EXCERPT PROVIDED ->

Neurocomputing

Optimization

Julien Vitay

Professur für Künstliche Intelligenz - Fakultät für Informatik

1 - Optimization

Machine learning = Optimization

  • Machine learning is all about optimization:

    • Supervised learning minimizes the error between the prediction and the data.

    • Unsupervised learning maximizes the fit between the model and the data

    • Reinforcement learning maximizes the collection of rewards.

  • The function to be optimized is called the objective function, cost function or loss function.

  • ML searches for the value of free parameters which optimize the objective function on the data set.

  • The simplest optimization method is the gradient descent (or ascent) method.

Analytical optimization

  • The easiest method to find the extremum of a function f(x) is to look where its first derivative is equal to 0:

x^* = \min_x f(x) \Leftrightarrow f'(x^*) = 0 \; \text{and} \; f''(x^*) > 0

x^* = \max_x f(x) \Leftrightarrow f'(x^*) = 0 \; \text{and} \; f''(x^*) < 0

  • The sign of the second order derivative tells us whether it is a maximum or minimum.

REQUIRED WORK ->
Return, unchanged, the part of the optimization lecture notes above that opens with the words containing "1 - Optimization" and closes with "and the data.".

EXTRACTED RECORDS ->
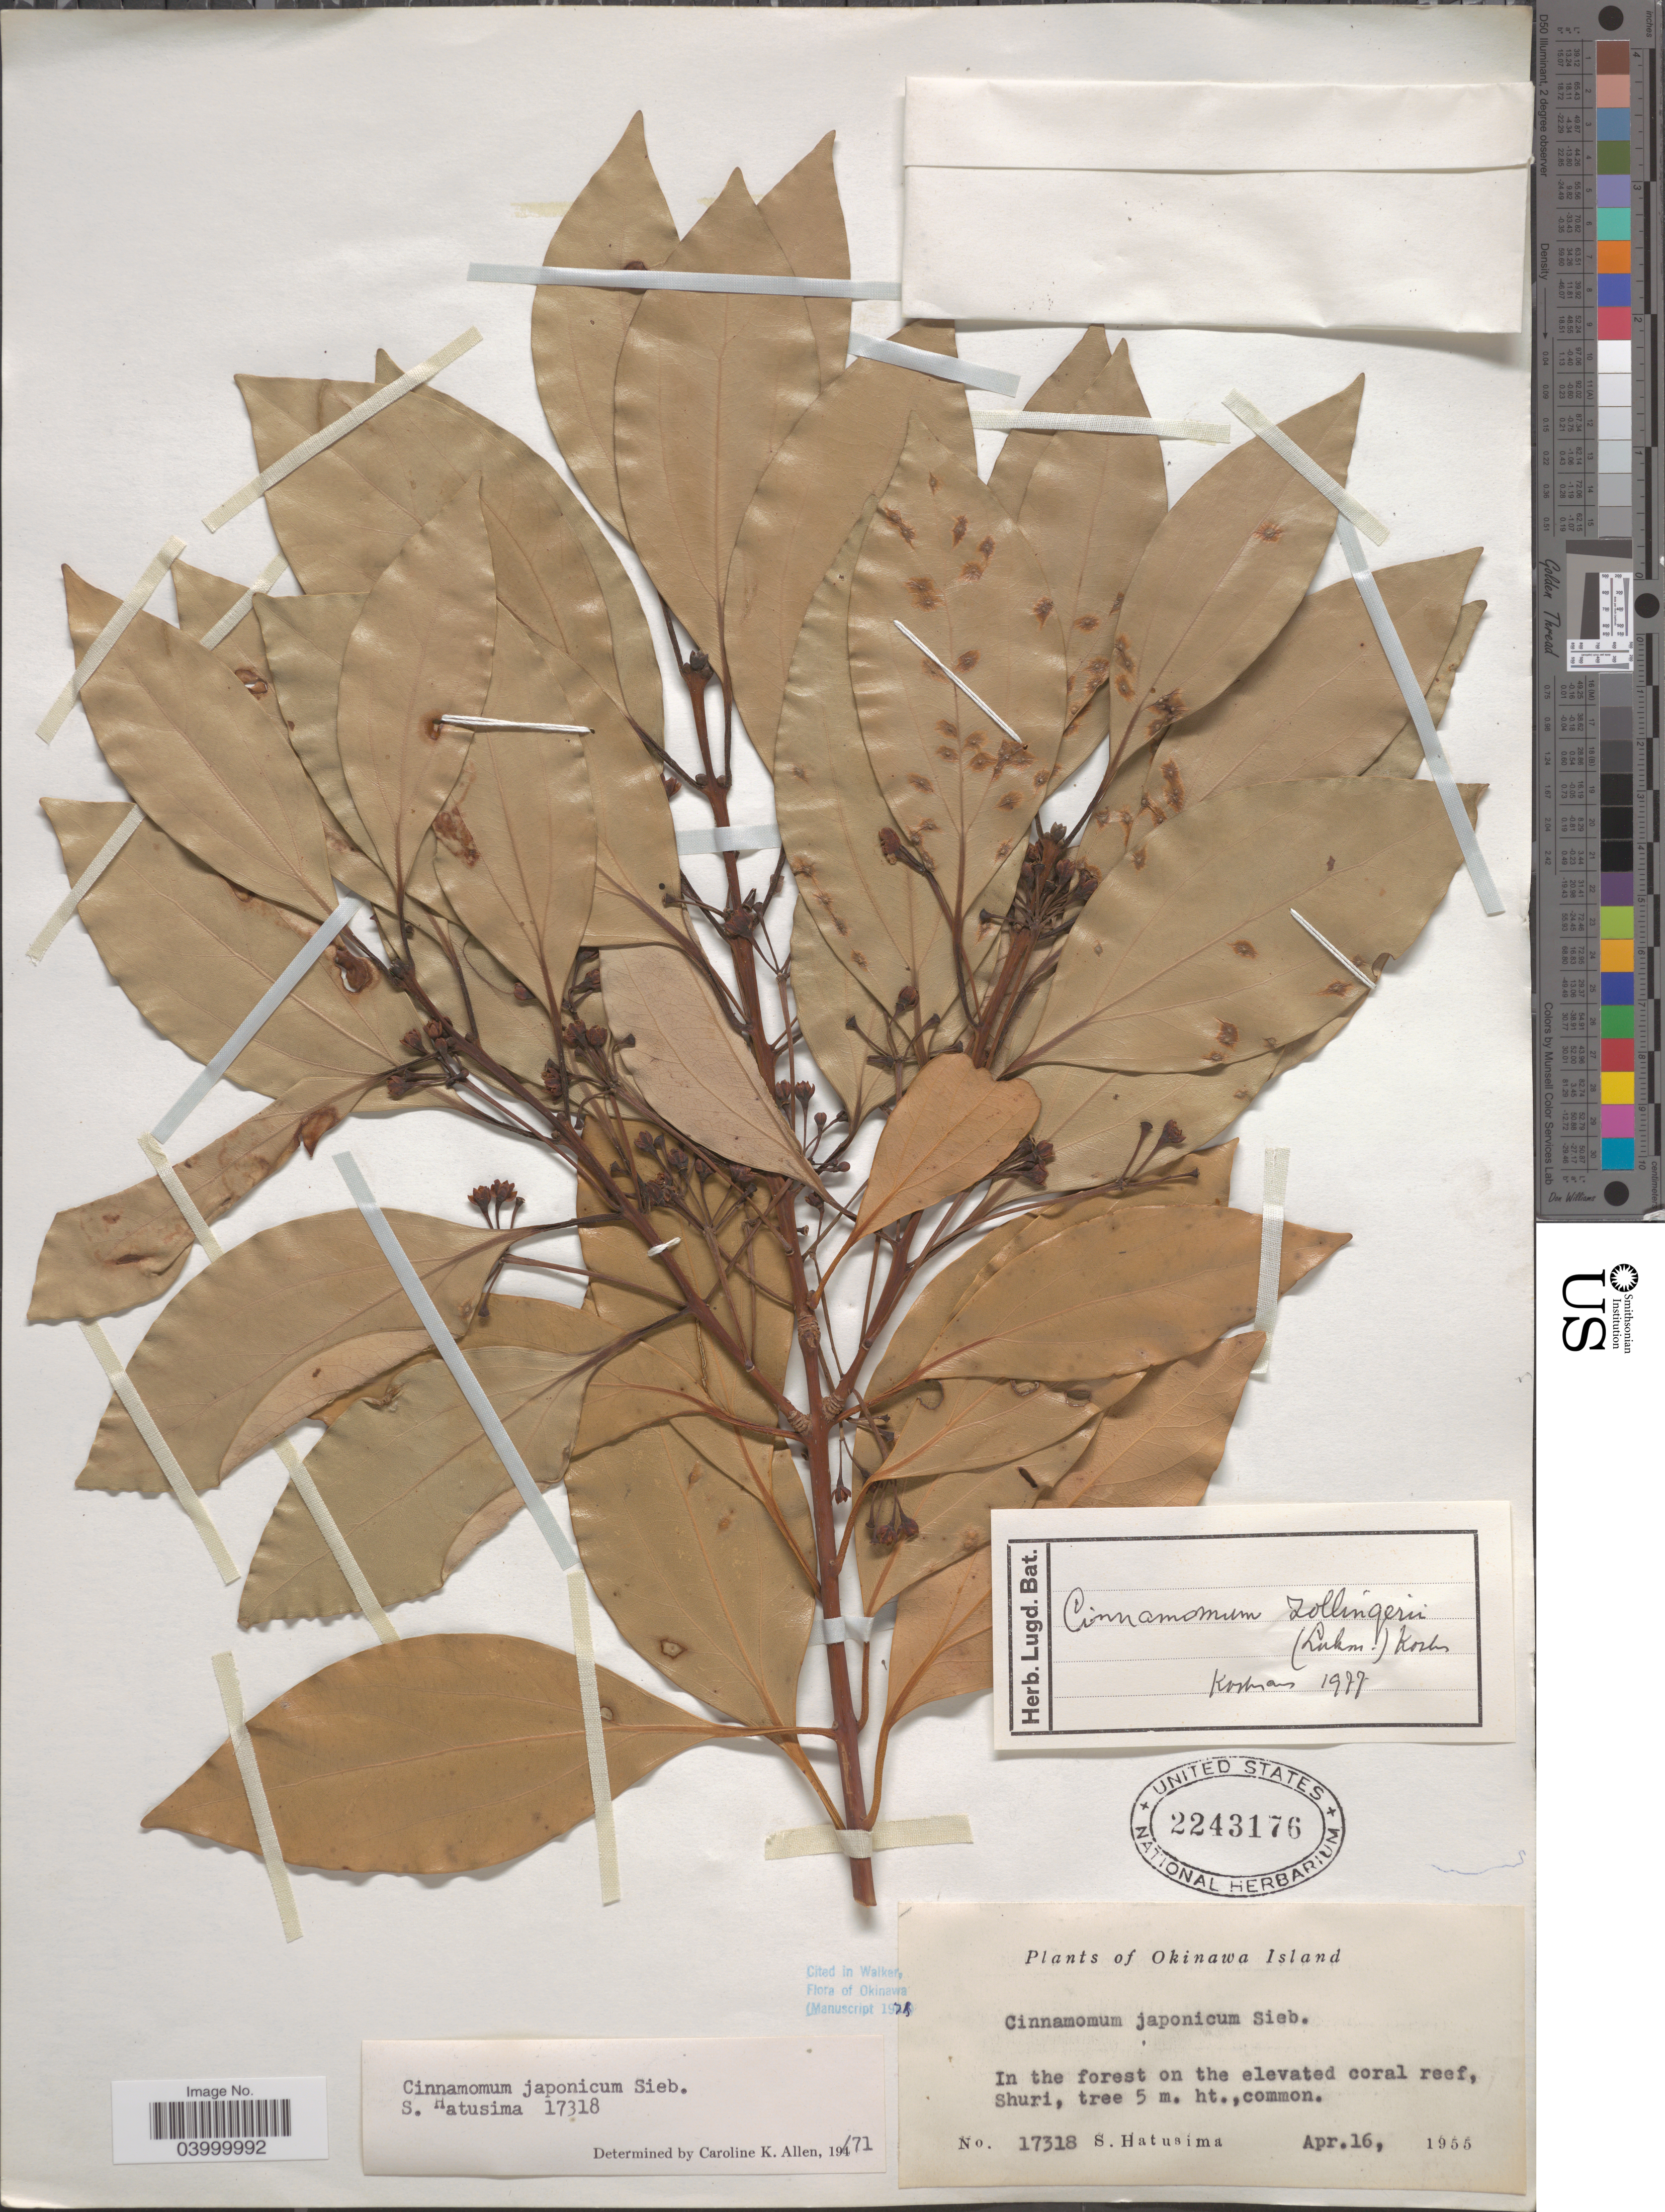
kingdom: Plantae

* * *

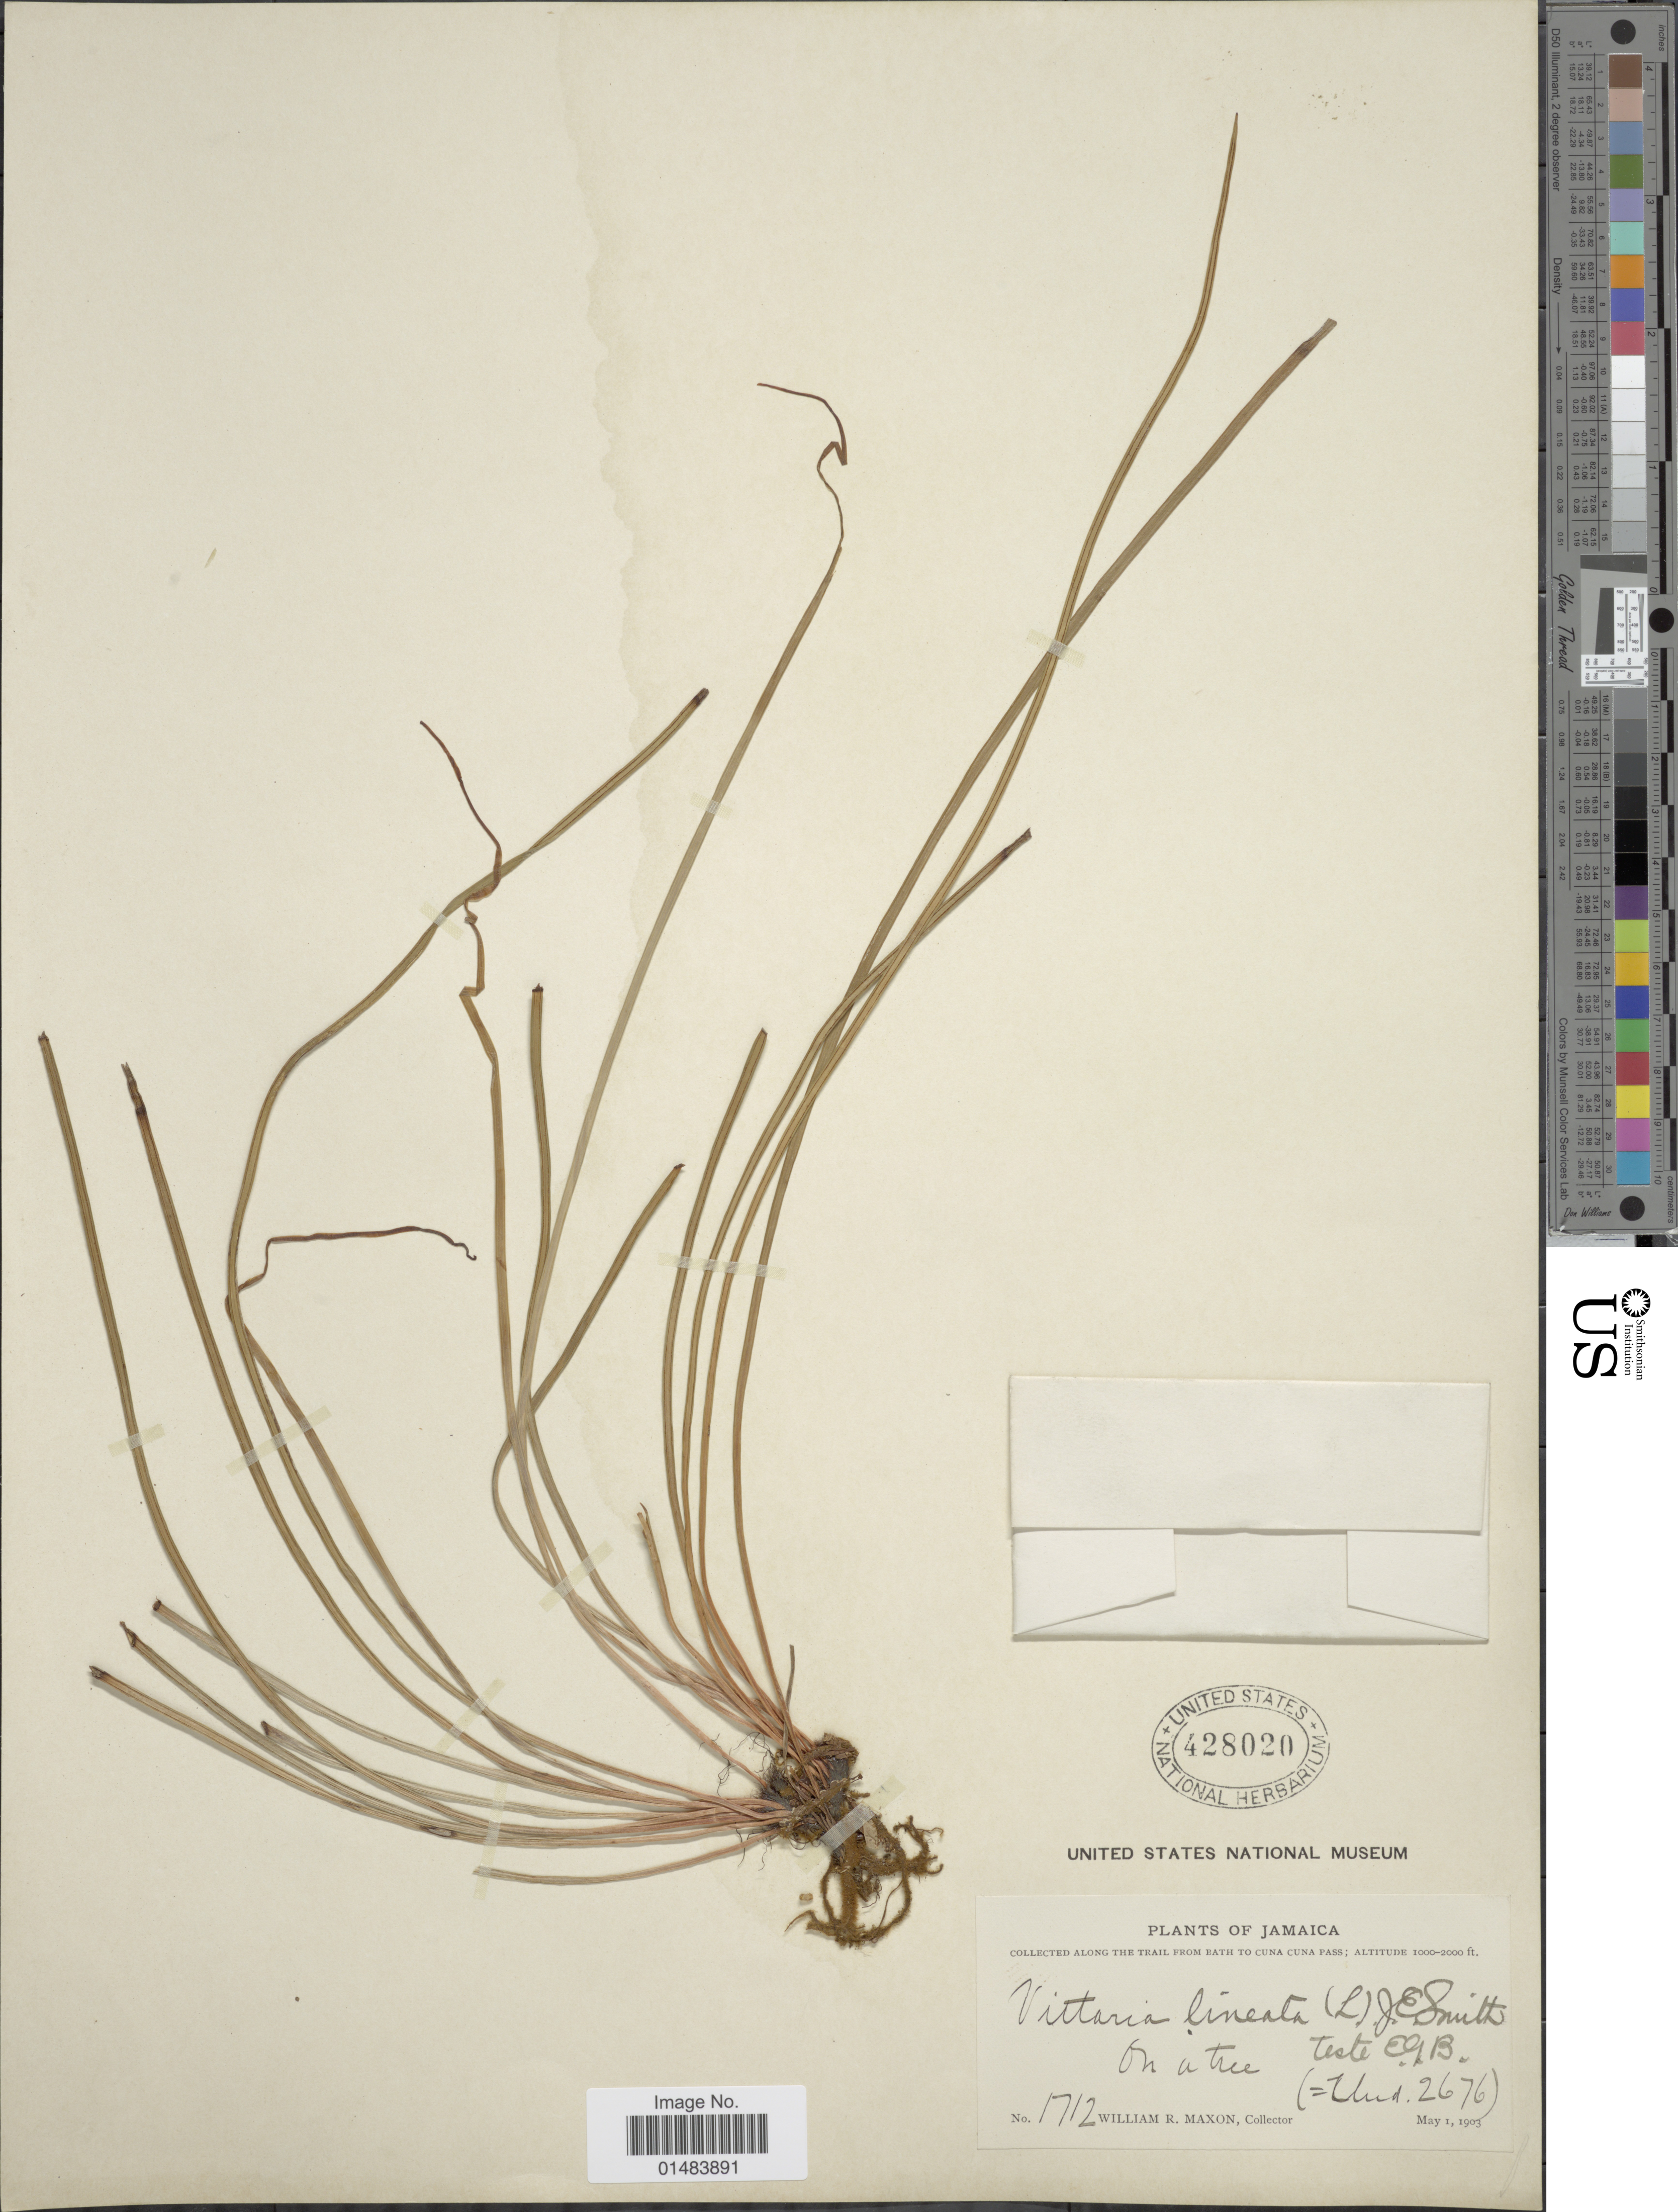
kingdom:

TASK RESPONSE ->
1 - Optimization

Machine learning = Optimization

  • Machine learning is all about optimization:

    • Supervised learning minimizes the error between the prediction and the data.